Re: Berserk Autovacuum (let's save next Mandrill) - Mailing list pgsql-hackers

From Justin Pryzby
Subject Re: Berserk Autovacuum (let's save next Mandrill)
Date
Msg-id 20200313184442.GS29065@telsasoft.com
Whole thread Raw
In response to Re: Berserk Autovacuum (let's save next Mandrill)  (David Rowley <dgrowleyml@gmail.com>)
Responses Re: Berserk Autovacuum (let's save next Mandrill)  (Andres Freund <andres@anarazel.de>)
Re: Berserk Autovacuum (let's save next Mandrill)  (Laurenz Albe <laurenz.albe@cybertec.at>)
List pgsql-hackers
On Tue, Mar 10, 2020 at 01:53:42PM +1300, David Rowley wrote:
> 2. Perhaps the documentation in maintenance.sgml should mention that
> the table will be vacuumed with the equivalent of having
> vacuum_freeze_min_age = 0, instead of:
> 
> "Such a vacuum will aggressively freeze tuples."
> 
> aggressive is the wrong word here. We call it an aggressive vacuum if
> we disable page skipping, not for setting the vacuum_freeze_min_age to
> 0.

Possible it would be better to run VACUUM *without* freeze_min_age=0 ?  (I get
confused and have to spend 20min re-reading the vacuum GUC docs every time I
deal with this stuff, so maybe I'm off).

As I understand, the initial motivation of this patch was to avoid disruptive
anti-wraparound vacuums on insert-only table.  But if vacuum were triggered at
all, it would freeze the oldest tuples, which is all that's needed; especially
since fd31cd2651 "Don't vacuum all-frozen pages.", those pages would never need
to be vacuumed again.  Recently written tuples wouldn't be frozen, which is ok,
they're handled next time.

Another motivation of the patch is to allow indexonly scan, for which the
planner looks at pages' "relallvisible" fraction (and at execution if a page
isn't allvisible, visits the heap).  Again, that happens if vacuum were run at
all.  Again, some pages won't be marked allvisible, which is fine, they're
handled next time.

I think freeze_min_age=0 could negatively affect people who have insert-mostly
tables (I'm not concerned, but that includes us).  If they consistently hit the
autovacuum insert threshold before the cleanup threshold for updated/deleted
tuples, any updated/deleted tuples would be frozen, which would be
wasteful:  

|One disadvantage of decreasing vacuum_freeze_min_age is that it might cause
|VACUUM to do useless work: freezing a row version is a waste of time if the row
|is modified soon thereafter (causing it to acquire a new XID).
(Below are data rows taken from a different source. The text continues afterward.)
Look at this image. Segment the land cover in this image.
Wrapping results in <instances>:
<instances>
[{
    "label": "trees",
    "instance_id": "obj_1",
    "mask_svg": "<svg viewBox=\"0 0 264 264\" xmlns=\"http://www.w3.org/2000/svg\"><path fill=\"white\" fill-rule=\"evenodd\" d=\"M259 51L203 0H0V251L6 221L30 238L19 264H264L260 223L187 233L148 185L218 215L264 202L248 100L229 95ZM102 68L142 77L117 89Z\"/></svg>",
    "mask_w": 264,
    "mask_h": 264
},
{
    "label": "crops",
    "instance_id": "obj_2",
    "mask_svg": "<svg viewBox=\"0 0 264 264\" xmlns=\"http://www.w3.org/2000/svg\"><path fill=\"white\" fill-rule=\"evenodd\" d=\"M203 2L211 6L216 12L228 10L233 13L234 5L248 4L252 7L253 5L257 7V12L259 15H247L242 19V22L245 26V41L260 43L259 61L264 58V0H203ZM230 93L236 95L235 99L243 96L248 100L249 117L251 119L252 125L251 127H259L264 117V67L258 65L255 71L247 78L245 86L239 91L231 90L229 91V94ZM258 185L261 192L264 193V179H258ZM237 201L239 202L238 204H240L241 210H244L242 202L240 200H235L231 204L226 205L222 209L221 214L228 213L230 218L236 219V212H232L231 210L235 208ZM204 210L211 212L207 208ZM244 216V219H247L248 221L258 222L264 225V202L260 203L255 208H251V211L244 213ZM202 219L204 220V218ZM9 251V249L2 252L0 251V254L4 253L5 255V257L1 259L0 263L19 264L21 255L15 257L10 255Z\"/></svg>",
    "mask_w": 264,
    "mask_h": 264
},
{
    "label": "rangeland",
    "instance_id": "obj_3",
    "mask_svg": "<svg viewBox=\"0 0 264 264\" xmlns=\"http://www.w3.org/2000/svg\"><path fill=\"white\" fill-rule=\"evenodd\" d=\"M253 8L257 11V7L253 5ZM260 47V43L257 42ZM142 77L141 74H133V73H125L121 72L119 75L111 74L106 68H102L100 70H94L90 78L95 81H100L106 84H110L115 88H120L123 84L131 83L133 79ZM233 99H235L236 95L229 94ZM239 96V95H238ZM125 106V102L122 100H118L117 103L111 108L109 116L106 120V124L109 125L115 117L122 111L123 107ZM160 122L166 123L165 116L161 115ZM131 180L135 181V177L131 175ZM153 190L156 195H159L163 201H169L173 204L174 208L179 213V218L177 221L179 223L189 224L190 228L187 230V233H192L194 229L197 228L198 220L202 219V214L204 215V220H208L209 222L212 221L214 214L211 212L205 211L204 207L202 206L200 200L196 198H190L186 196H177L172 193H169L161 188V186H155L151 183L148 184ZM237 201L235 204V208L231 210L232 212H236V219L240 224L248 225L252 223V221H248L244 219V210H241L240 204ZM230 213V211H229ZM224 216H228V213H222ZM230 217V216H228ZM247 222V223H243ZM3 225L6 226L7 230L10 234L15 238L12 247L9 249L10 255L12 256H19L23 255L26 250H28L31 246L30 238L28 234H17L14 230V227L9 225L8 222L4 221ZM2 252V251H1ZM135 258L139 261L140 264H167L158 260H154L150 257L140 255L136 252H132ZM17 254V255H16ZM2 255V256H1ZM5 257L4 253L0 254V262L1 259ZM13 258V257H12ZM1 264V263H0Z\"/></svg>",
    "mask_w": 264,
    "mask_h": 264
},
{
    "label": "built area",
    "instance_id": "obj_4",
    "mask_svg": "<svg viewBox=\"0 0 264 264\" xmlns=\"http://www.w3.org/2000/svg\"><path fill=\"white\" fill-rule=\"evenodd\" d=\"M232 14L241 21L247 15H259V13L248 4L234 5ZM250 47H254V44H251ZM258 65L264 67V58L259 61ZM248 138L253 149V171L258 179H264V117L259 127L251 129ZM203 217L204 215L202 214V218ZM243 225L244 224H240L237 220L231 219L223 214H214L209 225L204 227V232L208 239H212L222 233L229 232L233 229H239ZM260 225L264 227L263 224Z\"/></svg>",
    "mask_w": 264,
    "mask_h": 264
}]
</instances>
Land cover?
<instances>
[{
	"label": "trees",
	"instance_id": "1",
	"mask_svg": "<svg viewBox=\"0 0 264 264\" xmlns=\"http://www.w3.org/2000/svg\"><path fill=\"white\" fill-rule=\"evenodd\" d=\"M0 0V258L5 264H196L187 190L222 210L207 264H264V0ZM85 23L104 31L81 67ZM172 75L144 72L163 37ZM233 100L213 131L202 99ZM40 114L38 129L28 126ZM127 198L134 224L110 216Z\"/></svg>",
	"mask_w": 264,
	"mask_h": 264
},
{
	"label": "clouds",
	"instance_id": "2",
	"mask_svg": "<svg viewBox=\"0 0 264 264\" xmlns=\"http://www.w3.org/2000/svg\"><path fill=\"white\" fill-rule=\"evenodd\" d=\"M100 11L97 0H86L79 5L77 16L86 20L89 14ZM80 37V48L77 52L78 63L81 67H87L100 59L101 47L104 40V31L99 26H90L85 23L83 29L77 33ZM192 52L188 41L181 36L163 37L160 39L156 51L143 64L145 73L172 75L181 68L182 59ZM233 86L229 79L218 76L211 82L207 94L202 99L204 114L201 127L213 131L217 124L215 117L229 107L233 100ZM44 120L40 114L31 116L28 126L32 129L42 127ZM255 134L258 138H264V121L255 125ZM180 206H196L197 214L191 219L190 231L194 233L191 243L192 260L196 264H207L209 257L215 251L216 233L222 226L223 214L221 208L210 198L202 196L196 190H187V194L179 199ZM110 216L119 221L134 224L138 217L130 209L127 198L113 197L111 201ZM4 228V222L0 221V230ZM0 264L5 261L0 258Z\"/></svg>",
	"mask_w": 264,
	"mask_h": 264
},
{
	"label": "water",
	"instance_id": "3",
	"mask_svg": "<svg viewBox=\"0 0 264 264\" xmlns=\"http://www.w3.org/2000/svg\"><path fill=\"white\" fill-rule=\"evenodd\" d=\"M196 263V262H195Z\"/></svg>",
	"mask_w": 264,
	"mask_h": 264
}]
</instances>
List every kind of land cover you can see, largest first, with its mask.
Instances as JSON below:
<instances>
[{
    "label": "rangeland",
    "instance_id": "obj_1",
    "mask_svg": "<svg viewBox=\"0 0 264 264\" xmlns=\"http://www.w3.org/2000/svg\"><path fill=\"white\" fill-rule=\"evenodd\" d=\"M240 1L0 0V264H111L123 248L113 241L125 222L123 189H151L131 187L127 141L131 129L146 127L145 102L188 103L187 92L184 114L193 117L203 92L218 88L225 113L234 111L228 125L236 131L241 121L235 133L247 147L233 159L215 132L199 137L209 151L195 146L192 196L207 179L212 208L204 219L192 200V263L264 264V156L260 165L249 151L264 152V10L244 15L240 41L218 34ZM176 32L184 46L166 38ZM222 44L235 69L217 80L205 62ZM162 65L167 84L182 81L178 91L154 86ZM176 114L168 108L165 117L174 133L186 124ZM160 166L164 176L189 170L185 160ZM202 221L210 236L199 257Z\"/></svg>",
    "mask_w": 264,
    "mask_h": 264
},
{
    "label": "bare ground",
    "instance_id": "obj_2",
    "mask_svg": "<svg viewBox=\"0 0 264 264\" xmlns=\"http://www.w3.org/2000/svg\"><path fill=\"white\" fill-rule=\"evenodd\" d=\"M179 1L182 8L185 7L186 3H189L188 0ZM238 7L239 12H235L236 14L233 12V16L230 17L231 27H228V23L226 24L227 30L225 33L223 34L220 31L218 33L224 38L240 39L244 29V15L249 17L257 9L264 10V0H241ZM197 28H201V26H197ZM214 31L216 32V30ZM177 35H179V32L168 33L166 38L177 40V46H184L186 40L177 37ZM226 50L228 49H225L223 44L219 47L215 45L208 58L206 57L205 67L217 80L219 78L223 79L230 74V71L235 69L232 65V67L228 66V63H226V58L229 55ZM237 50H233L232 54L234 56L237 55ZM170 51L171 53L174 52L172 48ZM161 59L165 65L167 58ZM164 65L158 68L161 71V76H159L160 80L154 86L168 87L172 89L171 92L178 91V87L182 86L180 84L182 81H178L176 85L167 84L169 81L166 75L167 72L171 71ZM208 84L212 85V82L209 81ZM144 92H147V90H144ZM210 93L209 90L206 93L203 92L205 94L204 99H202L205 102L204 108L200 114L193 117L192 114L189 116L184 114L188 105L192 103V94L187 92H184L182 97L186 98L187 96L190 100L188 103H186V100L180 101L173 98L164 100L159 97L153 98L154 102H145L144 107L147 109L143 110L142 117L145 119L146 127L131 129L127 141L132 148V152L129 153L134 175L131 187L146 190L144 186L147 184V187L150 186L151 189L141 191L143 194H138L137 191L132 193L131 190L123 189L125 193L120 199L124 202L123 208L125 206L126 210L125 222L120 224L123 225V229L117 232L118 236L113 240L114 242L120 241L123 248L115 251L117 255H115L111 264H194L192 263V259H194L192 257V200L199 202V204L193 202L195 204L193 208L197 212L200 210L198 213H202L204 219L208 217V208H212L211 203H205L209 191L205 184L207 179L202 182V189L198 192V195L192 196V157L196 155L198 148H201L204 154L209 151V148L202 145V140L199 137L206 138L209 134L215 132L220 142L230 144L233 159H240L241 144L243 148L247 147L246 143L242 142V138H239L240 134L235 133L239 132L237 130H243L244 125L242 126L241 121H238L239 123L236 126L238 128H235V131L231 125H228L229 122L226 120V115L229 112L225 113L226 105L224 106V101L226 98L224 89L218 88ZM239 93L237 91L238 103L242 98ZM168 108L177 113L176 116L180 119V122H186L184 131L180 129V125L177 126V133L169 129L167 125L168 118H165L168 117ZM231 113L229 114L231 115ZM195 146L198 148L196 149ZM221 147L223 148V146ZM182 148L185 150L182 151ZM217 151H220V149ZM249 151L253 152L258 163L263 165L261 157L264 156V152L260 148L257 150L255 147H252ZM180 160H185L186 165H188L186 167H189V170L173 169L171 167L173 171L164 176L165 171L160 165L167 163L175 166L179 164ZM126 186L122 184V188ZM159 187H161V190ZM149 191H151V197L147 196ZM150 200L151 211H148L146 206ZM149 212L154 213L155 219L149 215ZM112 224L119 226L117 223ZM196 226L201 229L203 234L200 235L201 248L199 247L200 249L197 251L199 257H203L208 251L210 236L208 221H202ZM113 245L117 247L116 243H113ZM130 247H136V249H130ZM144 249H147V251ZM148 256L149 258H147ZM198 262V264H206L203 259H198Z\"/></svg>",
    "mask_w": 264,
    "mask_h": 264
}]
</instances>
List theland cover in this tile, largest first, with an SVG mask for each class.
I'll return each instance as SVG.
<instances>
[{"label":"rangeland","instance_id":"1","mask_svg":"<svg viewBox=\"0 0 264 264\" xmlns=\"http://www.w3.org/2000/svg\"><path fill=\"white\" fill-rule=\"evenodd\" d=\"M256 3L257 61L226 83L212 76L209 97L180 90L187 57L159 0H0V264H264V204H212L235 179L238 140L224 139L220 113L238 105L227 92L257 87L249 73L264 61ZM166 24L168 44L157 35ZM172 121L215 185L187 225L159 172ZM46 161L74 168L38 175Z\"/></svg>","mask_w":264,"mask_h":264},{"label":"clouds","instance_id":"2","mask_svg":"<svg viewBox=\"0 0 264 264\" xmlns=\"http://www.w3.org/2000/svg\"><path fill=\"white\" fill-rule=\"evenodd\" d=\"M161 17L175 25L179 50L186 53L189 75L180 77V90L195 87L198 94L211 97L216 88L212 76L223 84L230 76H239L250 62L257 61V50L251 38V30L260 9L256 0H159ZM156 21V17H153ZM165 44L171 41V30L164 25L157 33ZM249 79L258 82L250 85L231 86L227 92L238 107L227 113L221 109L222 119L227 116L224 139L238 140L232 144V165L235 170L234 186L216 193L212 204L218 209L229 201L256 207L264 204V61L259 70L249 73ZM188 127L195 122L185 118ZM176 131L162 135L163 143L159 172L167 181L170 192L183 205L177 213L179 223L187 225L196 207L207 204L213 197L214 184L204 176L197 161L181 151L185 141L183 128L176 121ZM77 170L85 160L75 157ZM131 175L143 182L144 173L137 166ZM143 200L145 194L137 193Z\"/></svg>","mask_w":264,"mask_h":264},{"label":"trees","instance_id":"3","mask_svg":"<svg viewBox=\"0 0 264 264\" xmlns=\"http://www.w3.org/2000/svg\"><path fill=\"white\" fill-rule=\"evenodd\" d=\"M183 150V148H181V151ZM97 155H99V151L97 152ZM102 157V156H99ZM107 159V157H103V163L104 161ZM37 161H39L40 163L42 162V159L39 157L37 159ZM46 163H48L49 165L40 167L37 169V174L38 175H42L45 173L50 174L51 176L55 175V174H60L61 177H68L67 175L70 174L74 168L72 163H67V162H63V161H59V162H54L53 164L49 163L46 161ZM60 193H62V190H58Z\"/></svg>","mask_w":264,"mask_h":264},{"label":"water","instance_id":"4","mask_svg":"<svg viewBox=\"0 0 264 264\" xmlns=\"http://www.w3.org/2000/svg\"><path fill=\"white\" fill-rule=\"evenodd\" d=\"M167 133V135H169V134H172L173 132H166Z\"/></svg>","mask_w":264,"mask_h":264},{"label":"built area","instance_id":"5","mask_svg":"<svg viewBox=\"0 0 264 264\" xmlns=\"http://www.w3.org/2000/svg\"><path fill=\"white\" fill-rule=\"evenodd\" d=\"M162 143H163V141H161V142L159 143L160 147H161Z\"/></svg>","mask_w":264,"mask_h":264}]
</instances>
So the setting
|should be large enough that rows are not frozen until they are unlikely to
|change any more.

So my question is if autovacuum triggered by insert threshold should trigger
VACUUM with the same settings as a vacuum due to deleted tuples.  I realize the
DBA could just configure the thresholds so they'd hit vacuum for cleaning dead
tuples, so my suggestion maybe just improves the case with the default
settings.  It's possible to set the reloption autovacuum_freeze_min_age, which
I think supports the idea of running a vacuum normally and letting it (and the
DBA) decide what do with existing logic.

Also, there was a discussion about index cleanup with the conclusion that it
was safer not to skip it, since otherwise indexes might bloat.  I think that's
right, since vacuum for cleanup is triggered by the number of dead heap tuples.
To skip index cleanup, I think you'd want a metric for
n_dead_since_index_cleanup.  (Or maybe analyze could track dead index tuples
and trigger vacuum of each index separately).

Having now played with the patch, I'll suggest that 10000000 is too high a
threshold.  If autovacuum runs without FREEZE, I don't see why it couldn't be
much lower (100000?) or use (0.2 * n_ins + 50) like the other autovacuum GUC.